Stocks slip slightly as US unemployment rate falls
The release of the US manufacturing PMI earlier in the week conversely helped markets as it surprised to the downside, falling to 50.9 from 52.8 in August, missing expectations for a more modest decline of 52.2. This raised investors’ hopes of the Fed easing its ongoing aggressive rate hiking policy somewhat, highlighting the last quarter’s unusual market dynamic where bad news is often good news for investors.
However, Friday saw markets fall as the US unemployment report showed a gain of 263,000 new jobs with the unemployment rate also fell to multi-year low of 3.5%. Although lower than recent monthly totals, it continued the trend of healthy jobs growth and a tight labour market. With investors expecting another 75bps hike from the Fed, the US market lost nearly 3% on Friday to finish the week down slightly.
In US Treasuries, yields rose in reaction to hawkish sentiment about inflation with the yield on the 10-year note up 8 bps to 3.88% on Friday. This also came as OPEC+ agreed to slash oil production by 2 million barrels per day, effectively putting a floor on oil prices, threatening to sustain inflation for longer.
Within the Eurozone, the German 10-year bund yield rose back towards recent highs, as minutes of the ECB’s September meeting showed officials are increasingly worried about high inflation. Of particular interest to investors was the spread between German and Italian 10-year bonds. This rose to as high as 251 bps as the Italian 10-year bond yield rose 20 bps to 4.701%, heading towards a nine-year high above 4.9%.

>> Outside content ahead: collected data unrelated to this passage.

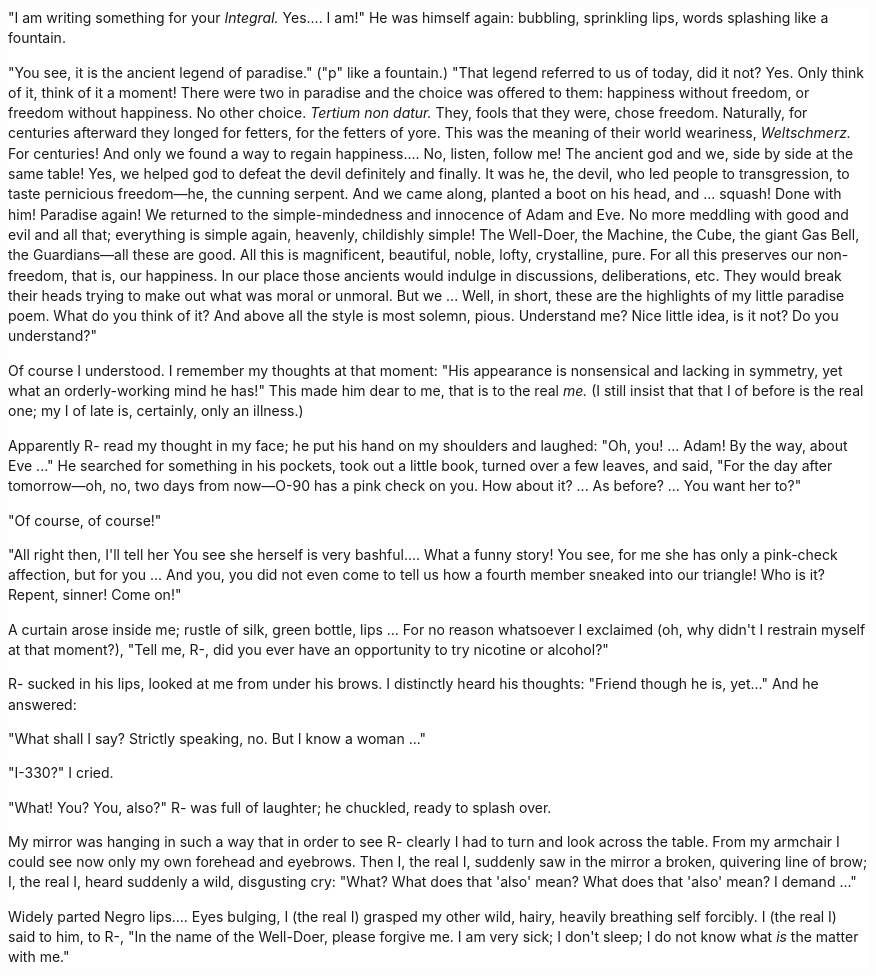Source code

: "I am writing something for your _Integral._ Yes.... I am!" He was himself again: bubbling, sprinkling lips, words splashing like a fountain.

"You see, it is the ancient legend of paradise." ("p" like a fountain.) "That legend referred to us of today, did it not? Yes. Only think of it, think of it a moment! There were two in paradise and the choice was offered to them: happiness without freedom, or freedom without happiness. No other choice. _Tertium non datur._ They, fools that they were, chose freedom. Naturally, for centuries afterward they longed for fetters, for the fetters of yore. This was the meaning of their world weariness, _Weltschmerz._ For centuries! And only we found a way to regain happiness.... No, listen, follow me! The ancient god and we, side by side at the same table! Yes, we helped god to defeat the devil definitely and finally. It was he, the devil, who led people to transgression, to taste pernicious freedom—he, the cunning serpent. And we came along, planted a boot on his head, and ... squash! Done with him! Paradise again! We returned to the simple-mindedness and innocence of Adam and Eve. No more meddling with good and evil and all that; everything is simple again, heavenly, childishly simple! The Well-Doer, the Machine, the Cube, the giant Gas Bell, the Guardians—all these are good. All this is magnificent, beautiful, noble, lofty, crystalline, pure. For all this preserves our non-freedom, that is, our happiness. In our place those ancients would indulge in discussions, deliberations, etc. They would break their heads trying to make out what was moral or unmoral. But we ... Well, in short, these are the highlights of my little paradise poem. What do you think of it? And above all the style is most solemn, pious. Understand me? Nice little idea, is it not? Do you understand?"

Of course I understood. I remember my thoughts at that moment: "His appearance is nonsensical and lacking in symmetry, yet what an orderly-working mind he has!" This made him dear to me, that is to the real _me._ (I still insist that that I of before is the real one; my I of late is, certainly, only an illness.)

Apparently R- read my thought in my face; he put his hand on my shoulders and laughed: "Oh, you! ... Adam! By the way, about Eve ..." He searched for something in his pockets, took out a little book, turned over a few leaves, and said, "For the day after tomorrow—oh, no, two days from now—O-90 has a pink check on you. How about it? ... As before? ... You want her to?"

"Of course, of course!"

"All right then, I'll tell her You see she herself is very bashful.... What a funny story! You see, for me she has only a pink-check affection, but for you ... And you, you did not even come to tell us how a fourth member sneaked into our triangle! Who is it? Repent, sinner! Come on!"

A curtain arose inside me; rustle of silk, green bottle, lips ... For no reason whatsoever I exclaimed (oh, why didn't I restrain myself at that moment?), "Tell me, R-, did you ever have an opportunity to try nicotine or alcohol?"

R- sucked in his lips, looked at me from under his brows. I distinctly heard his thoughts: "Friend though he is, yet..." And he answered:

"What shall I say? Strictly speaking, no. But I know a woman ..."

"I-330?" I cried.

"What! You? You, also?" R- was full of laughter; he chuckled, ready to splash over.

My mirror was hanging in such a way that in order to see R- clearly I had to turn and look across the table. From my armchair I could see now only my own forehead and eyebrows. Then I, the real I, suddenly saw in the mirror a broken, quivering line of brow; I, the real I, heard suddenly a wild, disgusting cry: "What? What does that 'also' mean? What does that 'also' mean? I demand ..."

Widely parted Negro lips.... Eyes bulging, I (the real I) grasped my other wild, hairy, heavily breathing self forcibly. I (the real I) said to him, to R-, "In the name of the Well-Doer, please forgive me. I am very sick; I don't sleep; I do not know what _is_ the matter with me."

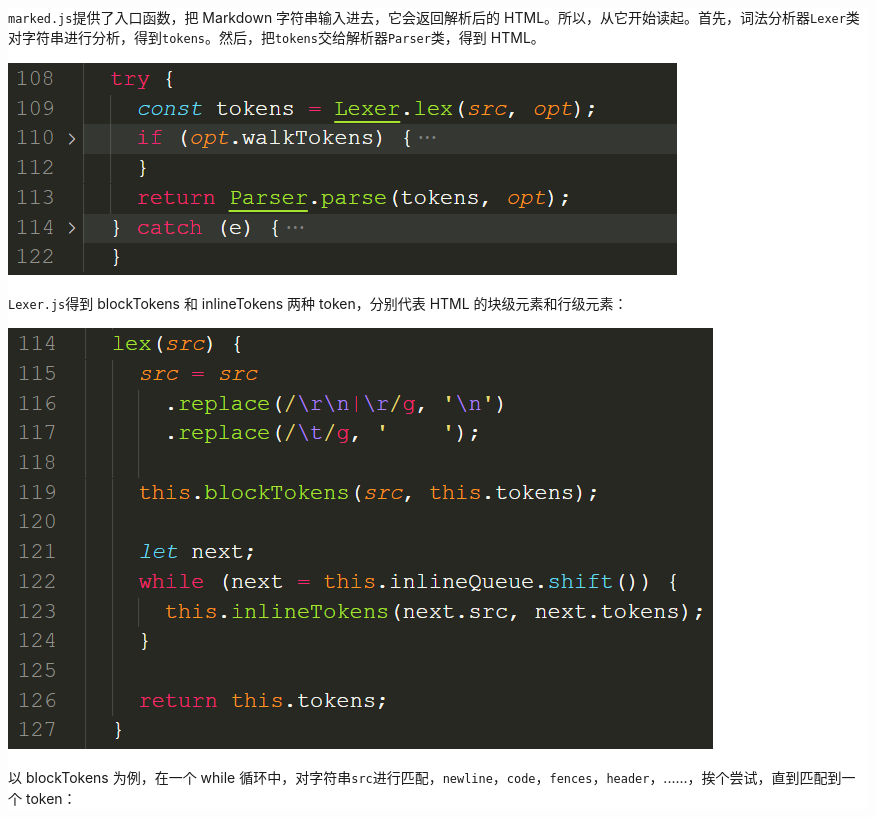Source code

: `marked.js`提供了入口函数，把 Markdown 字符串输入进去，它会返回解析后的 HTML。所以，从它开始读起。首先，词法分析器`Lexer`类对字符串进行分析，得到`tokens`。然后，把`tokens`交给解析器`Parser`类，得到 HTML。

![400](assets/marked.png)

`Lexer.js`得到 blockTokens 和 inlineTokens 两种 token，分别代表 HTML 的块级元素和行级元素：

![400](assets/Lexer.png)

以 blockTokens 为例，在一个 while 循环中，对字符串`src`进行匹配，`newline`，`code`，`fences`，`header`，......，挨个尝试，直到匹配到一个 token：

Within the UK, the BoE’s market intervention and subsequent government policy U-turn regarding the tax-cutting ‘Mini-Budget’ caused yields to drop sharply as the chaos subsided. On Wednesday the ratings agency Fitch, downgraded the outlook on the UK's government debt from stable to negative.
Equities
Global stocks were down last week by -0.1% in euro terms and -0.5% In local terms. Year-to-date global markets are down -11.9%% in euro terms and -24.2% In local terms. The US market, the largest in the world, was down -0.7% in euro terms and -1.0% in local terms.
Fixed Income & FX
The US 10-year yield finished at 3.88% last week. The German equivalent finished at 2.16%. The Irish 10-year bond yield finished at 2.72%. The Euro/US Dollar exchange rate finished at 0.97, whilst Euro/GBP finished at 0.88.
Commodities
Oil finished the week at $92 per barrel and is up 43.6% year-to-date in euro terms. Gold finished the week at $1,684 per troy ounce and is up 7.9% year to-date in euro terms. Copper finished the week at $7,508 per tonne.
The week ahead
Wednesday 12th October
UK GDP for August and FOMC minutes are published.
Thursday 13th October
US CPI for September goes to print.
Friday 14th October
JPM, Citigroup, Morgan Stanley all report Q3 earnings.